Le défunt pape a remis de l’ordre dans les comptes du Saint Siège et ce ne fut pas une sinécure. Il a notamment levé le secret bancaire et lutté contre l’influence de la mafia. Un réformateur s’en est allé.
Le pape François, décédé le lundi de Pâques, aura laissé sa marque sur les finances du Vatican. Ce réformateur, soucieux de revenir aux sources de l’évangélisation, a également réformé un système opaque et peu fiable. Avec lui, le Vatican a quitté son statut de paradis fiscal pas toujours recommandable.
À son arrivée en 2013, le secret bancaire est encore d’actualité et les opérations litigieuses sont nombreuses. Pour remettre de l’ordre, l’Argentin fait appel à des consultants et ouvre la gestion de ces affaires à des experts laïcs. Au risque de faire grincer des dents.
Le couteau dans la plaie
“Mettre de l’ordre dans les finances du Vatican est la priorité de cette reprise en main, confirme Le Monde. Il y a urgence, car les autorités financières internationales ont relégué le Saint-Siège au rang d’État peu fiable. Pour débroussailler ce maquis, François sollicite – une nouveauté – des cabinets d’audit, ce qui est vécu comme un quasi-sacrilège, et il fait appel à l’expertise de laïques.”
En 2014, le pape instaure par décret une sorte de ministère pour superviser les finances du plus petit État du monde, précise RFI. Ce secrétariat, précise le décret du pape, a “autorité sur toutes les activités économiques et administratives à l’intérieur du Saint-Siège et de l’État de la Cité du Vatican”. Pour aider ce secrétariat dans sa lourde tâche, le pape crée aussi un « Conseil des 15 », composé de huit cardinaux ou évêques, et de sept laïcs experts dans le domaine financier.

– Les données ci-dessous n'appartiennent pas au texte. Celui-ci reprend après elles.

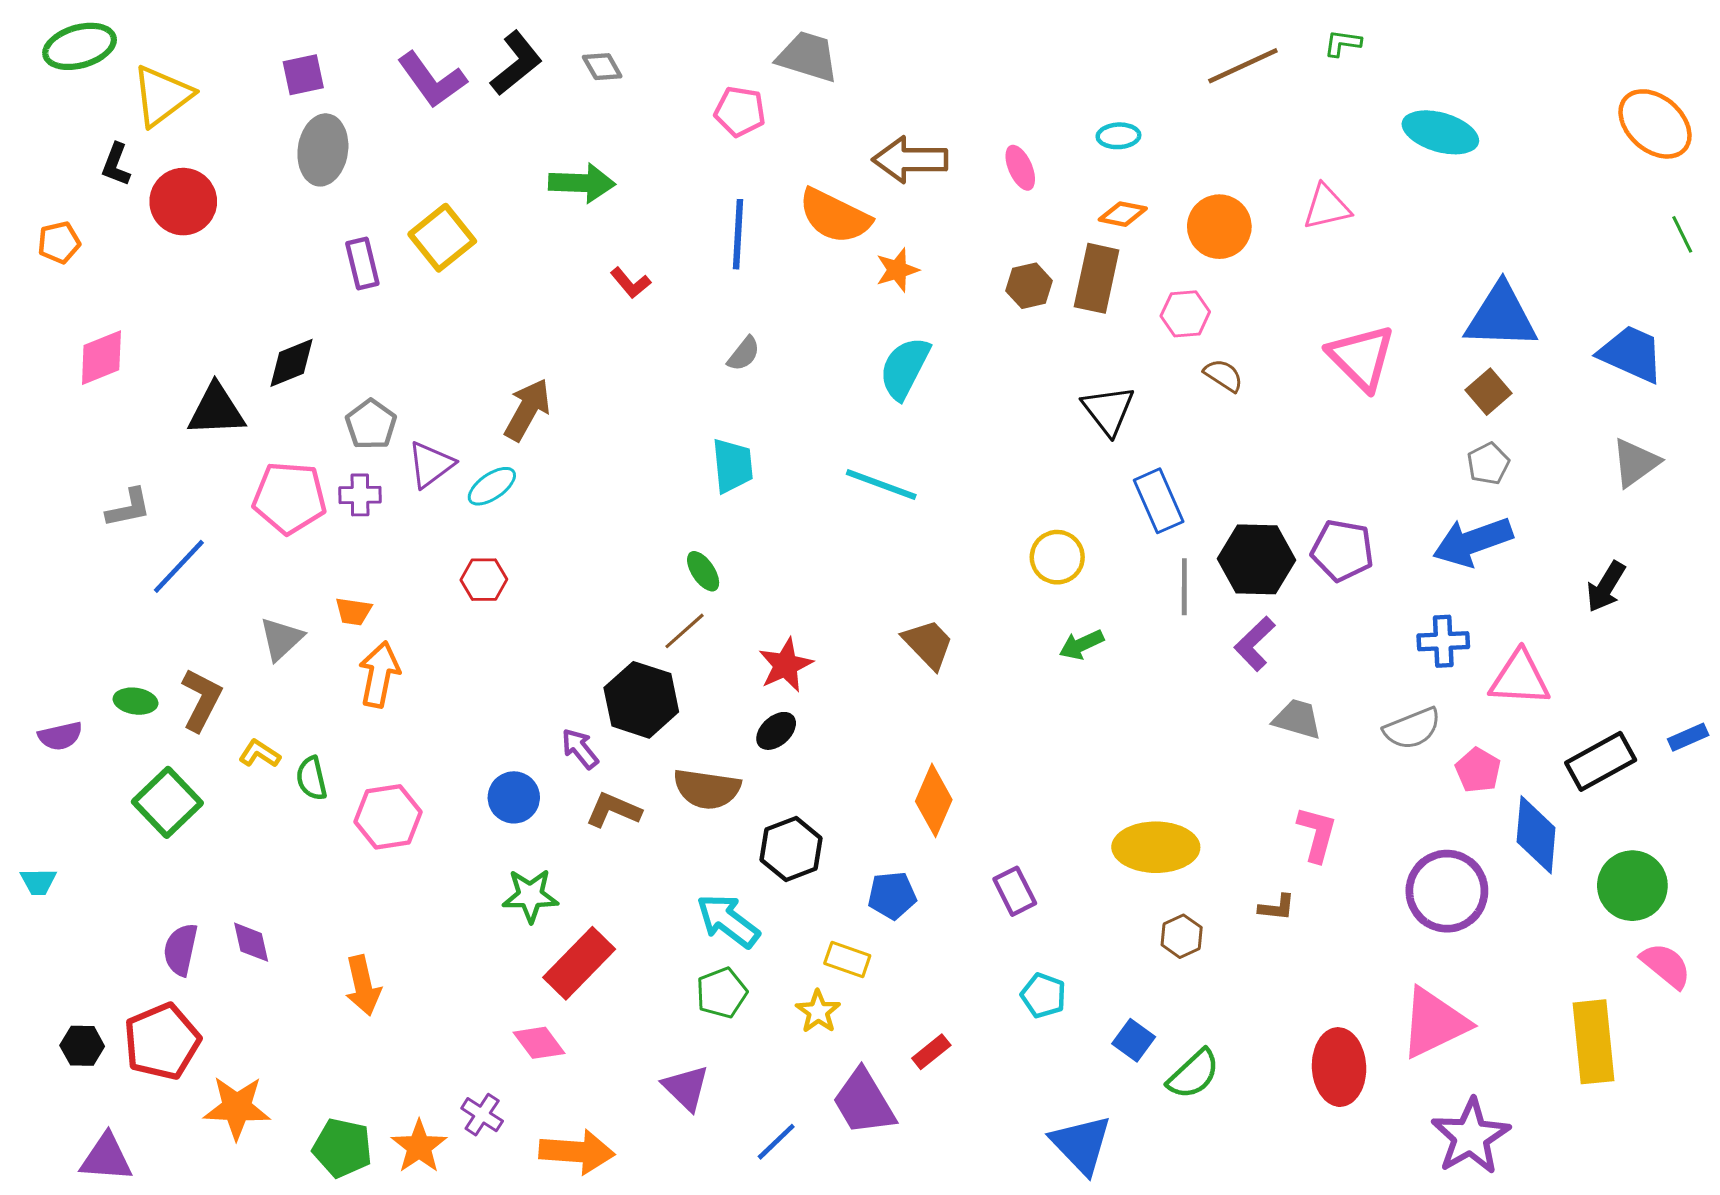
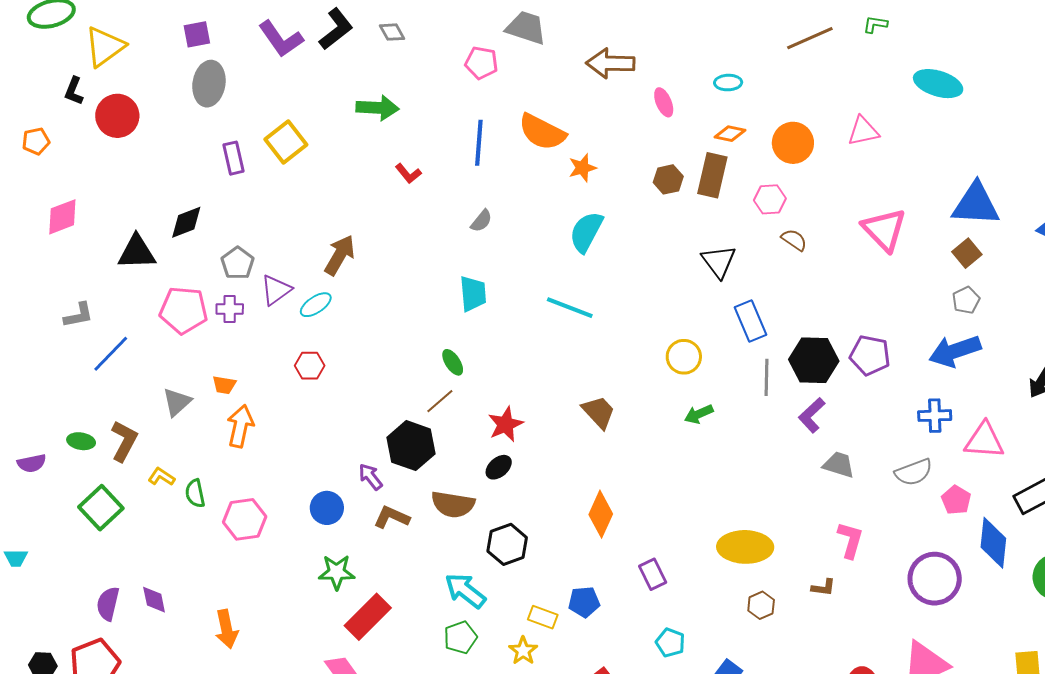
brown arrow: (910, 160) -> (610, 63), moved
blue pentagon: (892, 895) -> (584, 602), moved

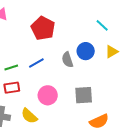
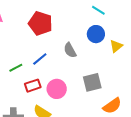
blue circle: (86, 51) -> (96, 34), moved
yellow triangle: (112, 52) -> (116, 46), moved
red rectangle: (12, 88) -> (33, 86), moved

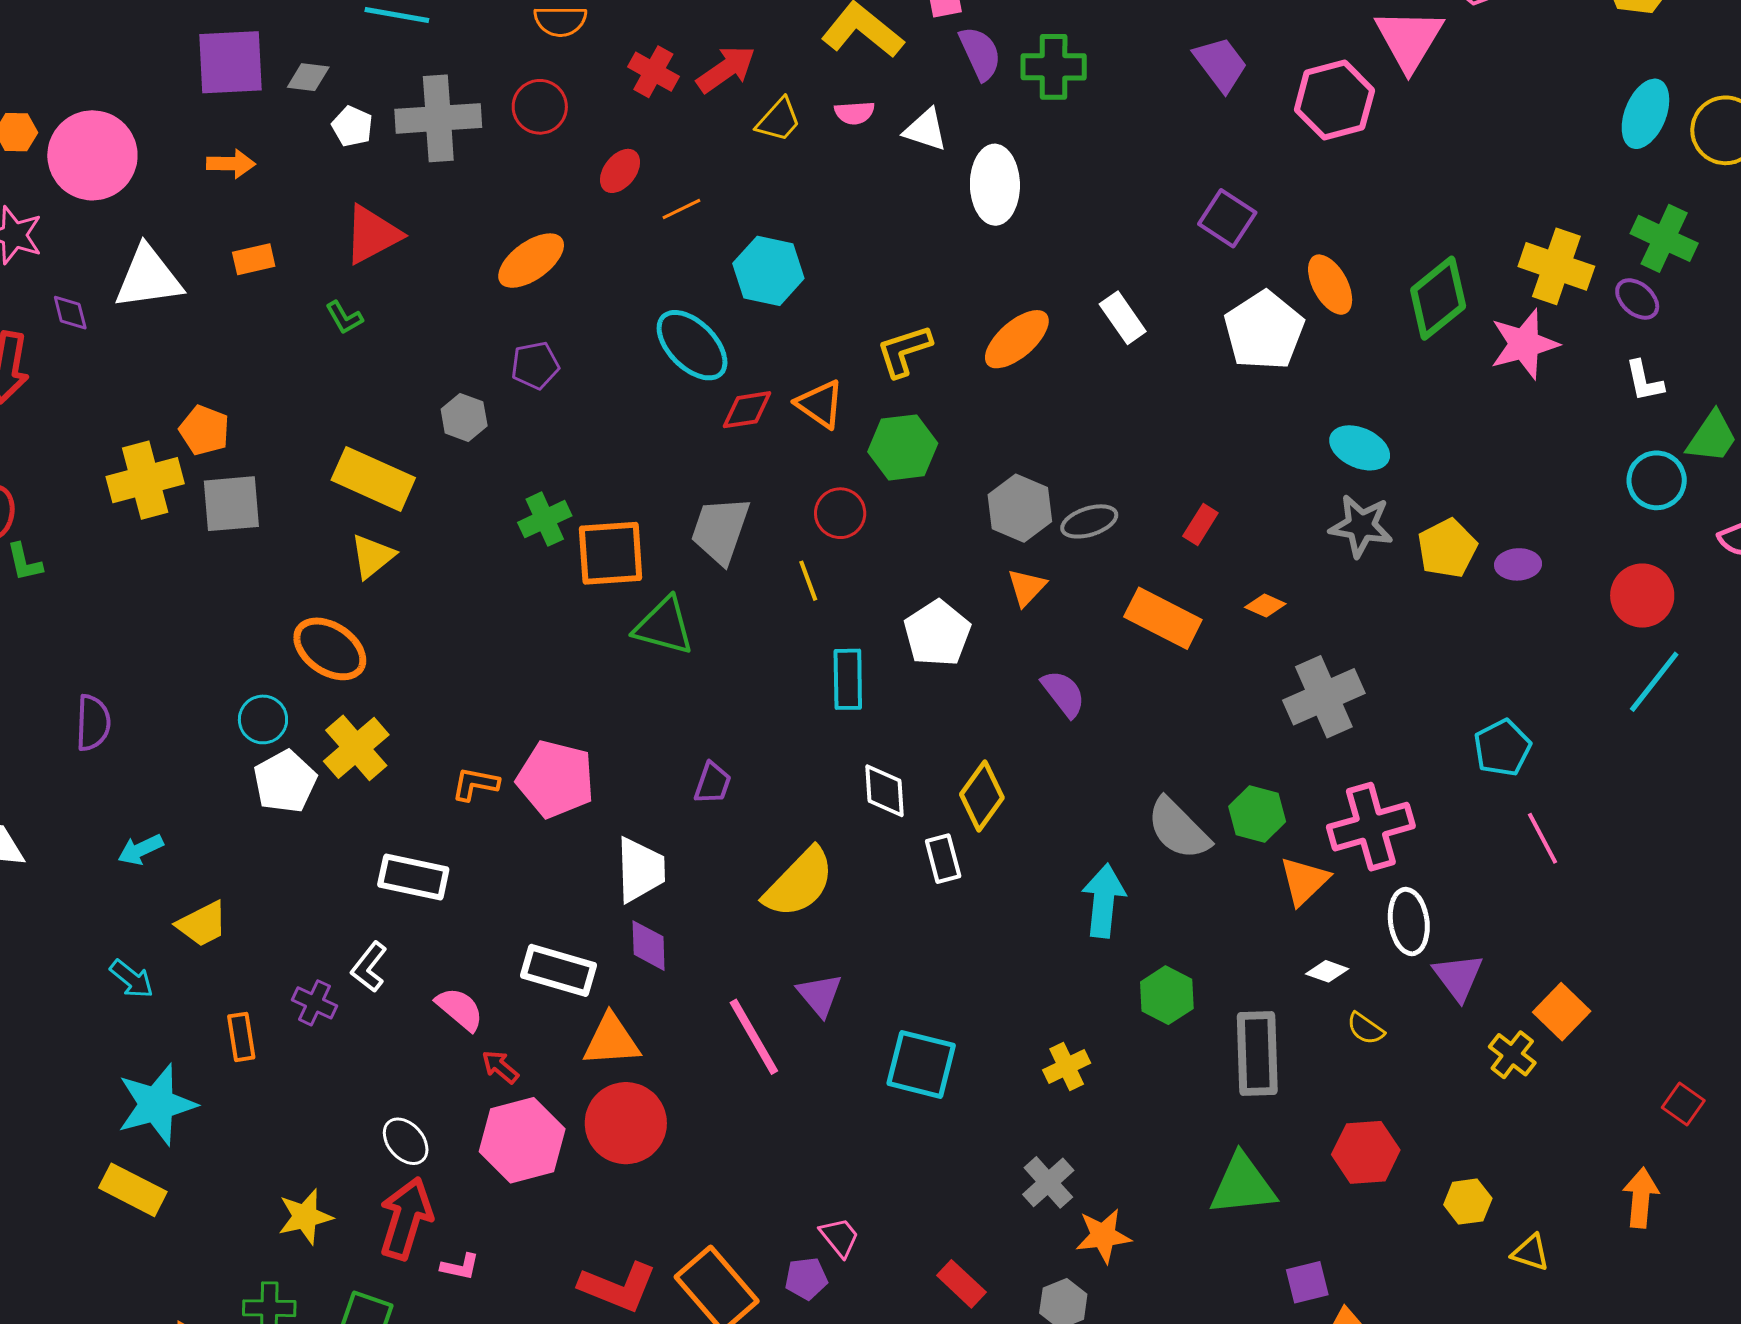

Le couteau est mis dans la plaie. En 2015, le secret bancaire est levé. Une affaire fait grand bruit: 5000 comptes suspects de ce qu’on appelle l’Institut pour les Œuvres de Religion (IOR), dit la “banque du Vatican”, sont fermés. Des intérêts criminels y étaient logés. Seules peuvent dorénavant en être clientes les institutions et les personnes liées statutairement à l’Église catholique.
Un juge anti-mafia
En Italie, l’influence de la mafia s’étend dans toutes les couches de la société et le Vatican n’était pas épargné. Un juge anti-mafia est nommé au tribunal du Vatican.
Les résultats suivent sous forme de procès retentissants, rappelle RFI. Un ancien président de la “banque du Vatican” est notamment reconnu coupable en 2021 de blanchiment, détournement de fonds et malversation aggravée. Les faits reprochés : un investissement immobilier ruineux à Londres. Le projet portait sur l’achat d’un immeuble dans le chic quartier londonien de Chelsea pour y créer une cinquantaine d’appartements de luxe.
“Il a fallu dix ans de ténacité, de maladresses, de décisions brutales ou incomprises, d’amendements, pour parcourir les étapes suivantes, ajoute Le Monde. Au bout du compte, l’anarchie qui prospérait dans l’ombre a fait place à un système plus encadré, doté d’organes de contrôle internes et qui coopère avec les autorités financières internationales.”
Cela ne se fit pas sans mal, entre bas de fer secrets et manœuvres de sabotage. À plusieurs reprises, des documents filtrent dans la presse. Le pape lui-même reconnait une “résistance évidente”.
Désormais, le patrimoine financier du Vatican est centralisé au sein d’un organisme avec un comité chargé de veilleur au caractère éthique des investissements et un gendarme financier.
Cette réforme-là n’est pas celle dont on parle le plus, mais elle est assurément d’importance.